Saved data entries
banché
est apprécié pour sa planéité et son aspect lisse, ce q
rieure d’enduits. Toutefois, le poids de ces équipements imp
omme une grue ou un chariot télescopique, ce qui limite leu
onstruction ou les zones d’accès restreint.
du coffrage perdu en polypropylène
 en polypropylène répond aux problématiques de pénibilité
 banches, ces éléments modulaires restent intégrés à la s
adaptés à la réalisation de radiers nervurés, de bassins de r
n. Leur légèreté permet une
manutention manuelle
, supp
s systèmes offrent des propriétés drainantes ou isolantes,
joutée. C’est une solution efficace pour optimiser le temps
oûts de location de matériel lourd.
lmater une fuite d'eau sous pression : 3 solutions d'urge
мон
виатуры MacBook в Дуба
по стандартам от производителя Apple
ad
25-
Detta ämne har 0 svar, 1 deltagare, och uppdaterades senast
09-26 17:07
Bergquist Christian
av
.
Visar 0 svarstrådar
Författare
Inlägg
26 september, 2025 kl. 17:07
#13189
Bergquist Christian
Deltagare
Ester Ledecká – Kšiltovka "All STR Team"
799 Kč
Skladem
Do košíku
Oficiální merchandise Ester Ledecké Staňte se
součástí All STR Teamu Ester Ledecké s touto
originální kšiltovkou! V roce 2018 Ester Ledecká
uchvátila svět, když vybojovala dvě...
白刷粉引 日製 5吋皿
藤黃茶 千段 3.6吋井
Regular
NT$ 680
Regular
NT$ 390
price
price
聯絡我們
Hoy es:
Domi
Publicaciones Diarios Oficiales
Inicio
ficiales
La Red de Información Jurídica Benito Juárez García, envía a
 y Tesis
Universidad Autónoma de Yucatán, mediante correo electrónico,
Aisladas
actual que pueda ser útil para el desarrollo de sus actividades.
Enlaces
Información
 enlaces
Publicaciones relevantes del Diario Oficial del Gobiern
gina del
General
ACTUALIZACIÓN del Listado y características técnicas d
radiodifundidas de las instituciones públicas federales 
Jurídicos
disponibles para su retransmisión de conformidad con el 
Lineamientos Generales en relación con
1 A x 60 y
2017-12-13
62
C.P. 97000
---
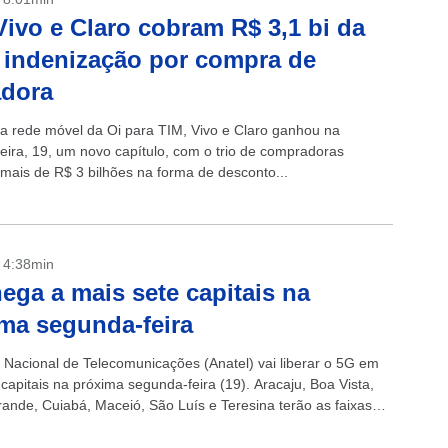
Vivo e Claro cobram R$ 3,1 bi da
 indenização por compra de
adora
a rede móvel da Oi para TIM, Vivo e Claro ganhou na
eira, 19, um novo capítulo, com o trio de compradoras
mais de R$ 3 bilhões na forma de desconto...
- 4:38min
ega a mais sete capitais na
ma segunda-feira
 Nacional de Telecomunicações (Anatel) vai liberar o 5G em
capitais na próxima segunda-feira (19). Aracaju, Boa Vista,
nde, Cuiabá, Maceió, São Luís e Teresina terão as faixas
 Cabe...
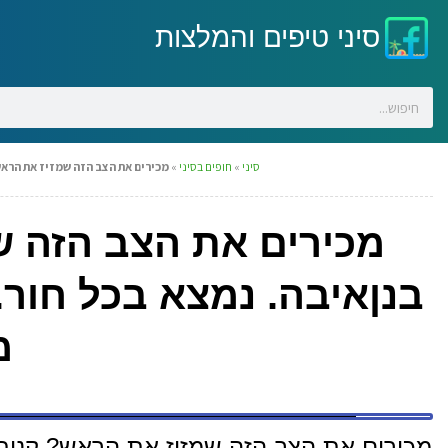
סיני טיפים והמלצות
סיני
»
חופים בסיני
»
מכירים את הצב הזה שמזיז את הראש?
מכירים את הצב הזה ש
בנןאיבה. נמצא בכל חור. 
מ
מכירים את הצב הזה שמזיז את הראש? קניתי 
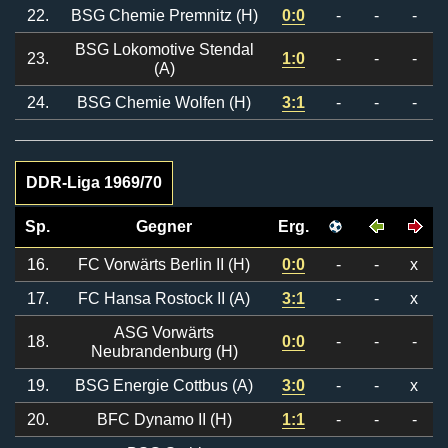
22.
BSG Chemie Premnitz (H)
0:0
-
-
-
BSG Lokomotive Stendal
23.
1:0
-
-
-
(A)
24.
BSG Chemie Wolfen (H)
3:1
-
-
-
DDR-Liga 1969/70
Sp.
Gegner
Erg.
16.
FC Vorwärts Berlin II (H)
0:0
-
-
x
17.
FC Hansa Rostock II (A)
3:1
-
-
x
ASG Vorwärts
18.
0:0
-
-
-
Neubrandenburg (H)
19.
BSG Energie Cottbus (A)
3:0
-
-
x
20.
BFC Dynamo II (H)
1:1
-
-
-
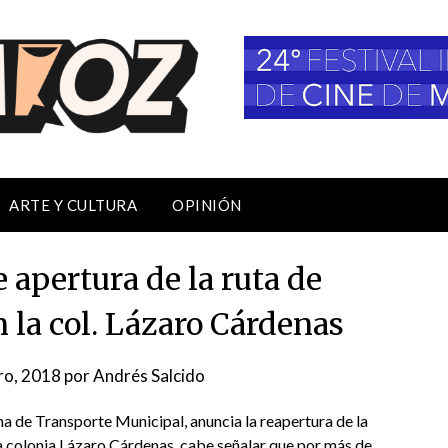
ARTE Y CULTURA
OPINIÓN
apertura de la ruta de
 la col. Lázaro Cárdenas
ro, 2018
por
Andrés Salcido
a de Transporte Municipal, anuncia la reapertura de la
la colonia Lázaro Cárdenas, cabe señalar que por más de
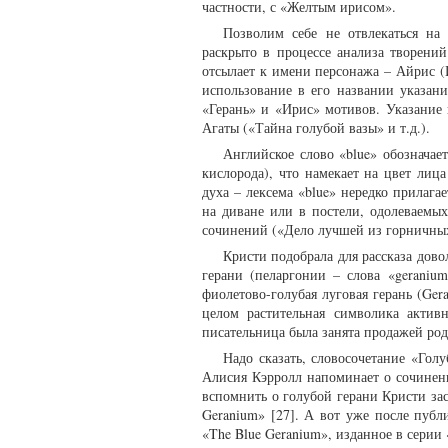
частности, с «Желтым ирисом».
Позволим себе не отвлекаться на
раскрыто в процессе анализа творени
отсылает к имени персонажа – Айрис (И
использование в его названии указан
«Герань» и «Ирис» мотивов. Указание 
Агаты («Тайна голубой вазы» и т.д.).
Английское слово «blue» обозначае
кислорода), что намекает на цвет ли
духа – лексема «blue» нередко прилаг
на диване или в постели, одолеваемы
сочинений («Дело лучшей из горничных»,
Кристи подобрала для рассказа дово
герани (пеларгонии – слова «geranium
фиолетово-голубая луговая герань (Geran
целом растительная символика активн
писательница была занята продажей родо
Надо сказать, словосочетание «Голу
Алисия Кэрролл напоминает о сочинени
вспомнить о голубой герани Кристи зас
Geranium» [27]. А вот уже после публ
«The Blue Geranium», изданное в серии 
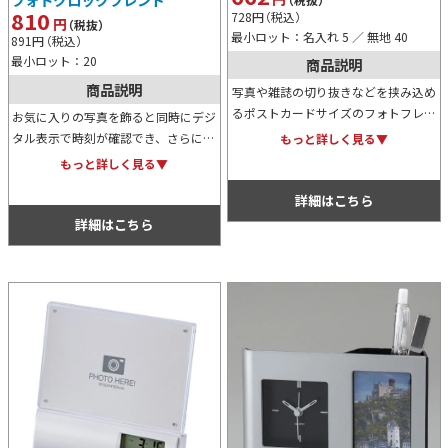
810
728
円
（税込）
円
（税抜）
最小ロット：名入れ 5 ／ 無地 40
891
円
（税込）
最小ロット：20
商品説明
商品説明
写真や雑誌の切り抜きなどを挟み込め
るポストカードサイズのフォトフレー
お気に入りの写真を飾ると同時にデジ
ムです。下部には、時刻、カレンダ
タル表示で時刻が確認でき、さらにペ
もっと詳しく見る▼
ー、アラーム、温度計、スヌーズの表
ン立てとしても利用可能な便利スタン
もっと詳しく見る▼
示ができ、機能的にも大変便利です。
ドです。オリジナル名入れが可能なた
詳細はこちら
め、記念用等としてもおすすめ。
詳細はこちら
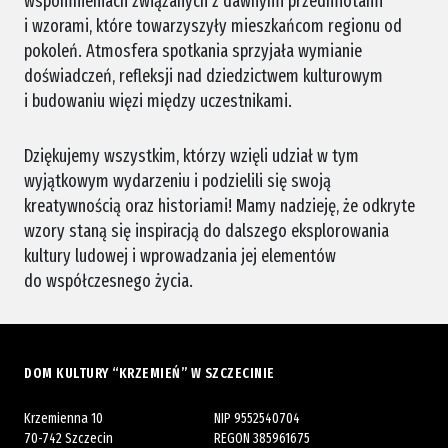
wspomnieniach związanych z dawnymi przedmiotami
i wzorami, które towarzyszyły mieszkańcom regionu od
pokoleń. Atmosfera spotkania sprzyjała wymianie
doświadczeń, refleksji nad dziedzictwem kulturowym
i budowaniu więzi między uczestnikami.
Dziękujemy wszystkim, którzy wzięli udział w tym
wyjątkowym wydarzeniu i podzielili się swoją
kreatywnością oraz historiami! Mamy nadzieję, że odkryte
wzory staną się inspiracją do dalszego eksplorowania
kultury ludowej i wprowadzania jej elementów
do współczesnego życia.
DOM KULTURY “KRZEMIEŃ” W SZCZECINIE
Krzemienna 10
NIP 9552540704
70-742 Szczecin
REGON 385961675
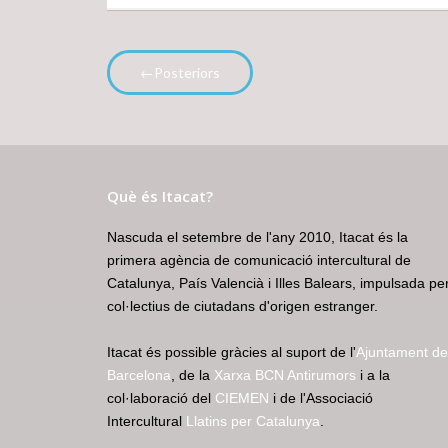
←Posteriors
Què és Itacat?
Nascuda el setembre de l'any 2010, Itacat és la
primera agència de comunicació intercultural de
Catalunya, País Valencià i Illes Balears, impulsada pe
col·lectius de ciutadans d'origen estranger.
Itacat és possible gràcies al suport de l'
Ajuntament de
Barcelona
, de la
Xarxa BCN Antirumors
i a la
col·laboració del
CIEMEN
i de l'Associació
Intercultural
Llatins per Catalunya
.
* * *
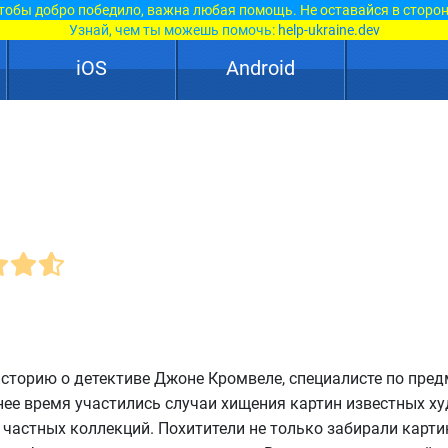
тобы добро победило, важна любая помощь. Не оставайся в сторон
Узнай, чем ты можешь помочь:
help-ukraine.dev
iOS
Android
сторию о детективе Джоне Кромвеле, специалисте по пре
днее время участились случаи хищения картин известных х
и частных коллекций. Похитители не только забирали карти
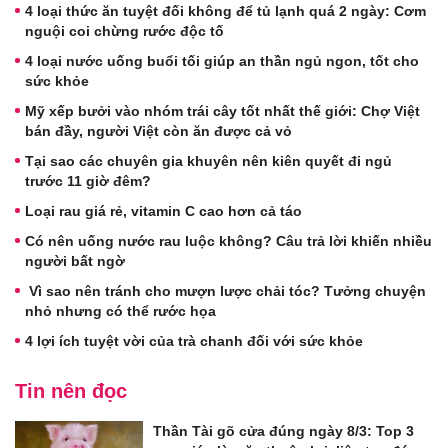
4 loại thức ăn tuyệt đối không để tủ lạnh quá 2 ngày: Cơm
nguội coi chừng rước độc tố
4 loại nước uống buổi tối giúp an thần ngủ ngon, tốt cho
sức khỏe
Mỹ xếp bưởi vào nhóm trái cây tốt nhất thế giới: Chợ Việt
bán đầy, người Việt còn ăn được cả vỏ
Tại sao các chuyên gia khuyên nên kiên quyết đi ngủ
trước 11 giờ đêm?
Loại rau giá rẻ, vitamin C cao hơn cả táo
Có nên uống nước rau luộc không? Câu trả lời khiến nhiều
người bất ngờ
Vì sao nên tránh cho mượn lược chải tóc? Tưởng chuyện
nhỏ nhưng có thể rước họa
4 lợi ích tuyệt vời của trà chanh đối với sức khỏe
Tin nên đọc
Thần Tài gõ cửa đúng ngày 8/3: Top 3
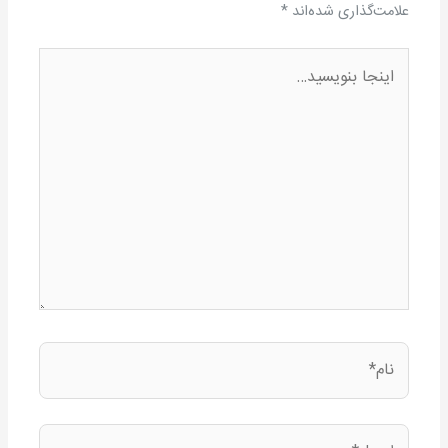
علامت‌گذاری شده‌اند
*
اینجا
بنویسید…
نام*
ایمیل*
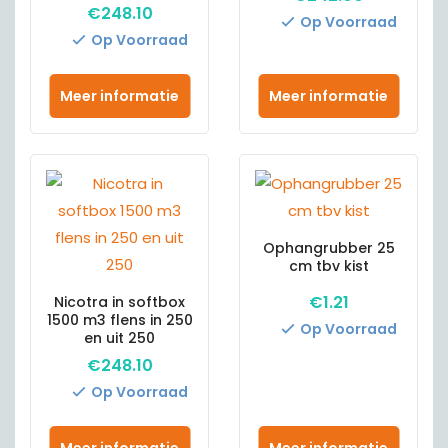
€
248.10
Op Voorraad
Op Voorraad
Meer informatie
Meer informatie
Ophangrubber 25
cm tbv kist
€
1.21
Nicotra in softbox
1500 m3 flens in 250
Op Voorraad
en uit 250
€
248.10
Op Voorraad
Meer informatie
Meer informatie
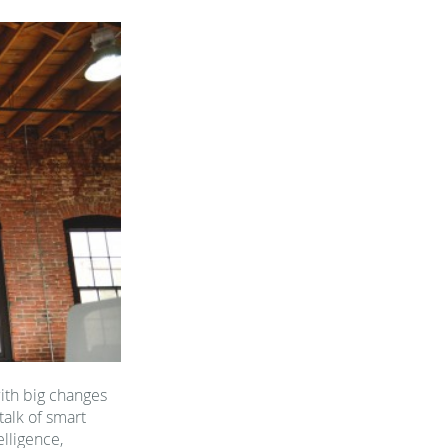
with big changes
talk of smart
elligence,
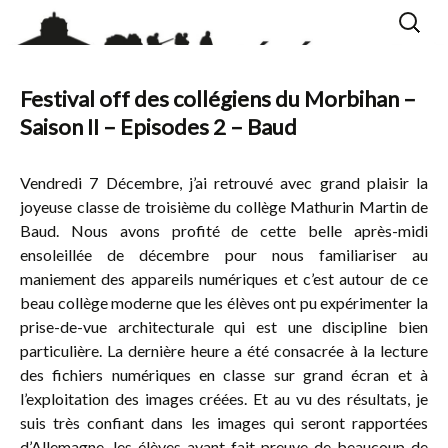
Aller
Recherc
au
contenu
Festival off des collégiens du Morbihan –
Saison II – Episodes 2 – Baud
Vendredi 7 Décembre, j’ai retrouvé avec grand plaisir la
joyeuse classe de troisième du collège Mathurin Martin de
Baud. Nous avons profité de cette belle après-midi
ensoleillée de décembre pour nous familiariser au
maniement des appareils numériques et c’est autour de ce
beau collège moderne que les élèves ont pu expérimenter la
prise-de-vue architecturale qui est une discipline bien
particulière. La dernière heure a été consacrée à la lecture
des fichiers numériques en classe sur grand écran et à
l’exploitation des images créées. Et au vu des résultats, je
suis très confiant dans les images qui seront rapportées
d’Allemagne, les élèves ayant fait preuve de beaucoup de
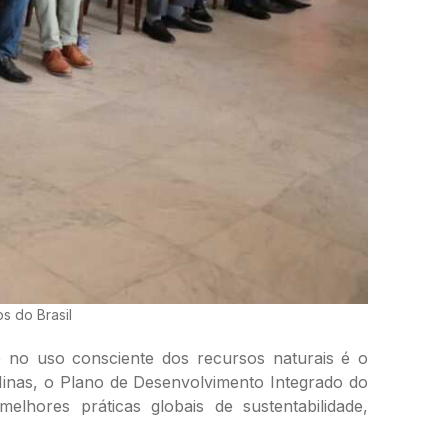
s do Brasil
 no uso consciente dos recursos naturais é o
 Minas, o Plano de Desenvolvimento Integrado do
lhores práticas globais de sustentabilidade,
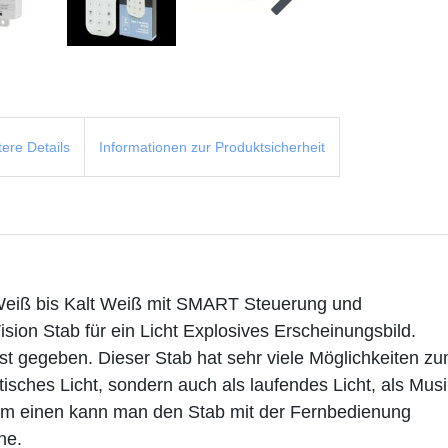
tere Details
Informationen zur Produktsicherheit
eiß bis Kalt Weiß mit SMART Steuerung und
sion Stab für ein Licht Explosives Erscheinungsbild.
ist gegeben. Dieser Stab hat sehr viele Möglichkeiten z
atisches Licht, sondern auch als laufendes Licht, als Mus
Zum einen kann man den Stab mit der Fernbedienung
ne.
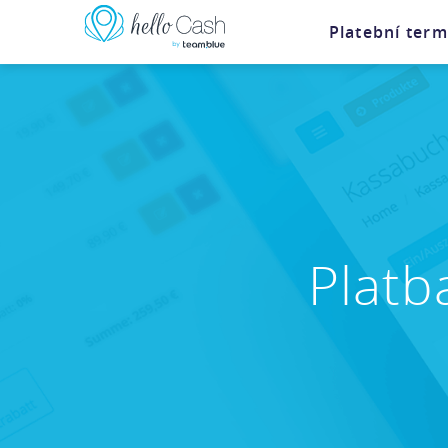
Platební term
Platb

> _Exercise requirements_: The answer must be a single number: how many lines above contain "שמזיז".

> _Solution_: 2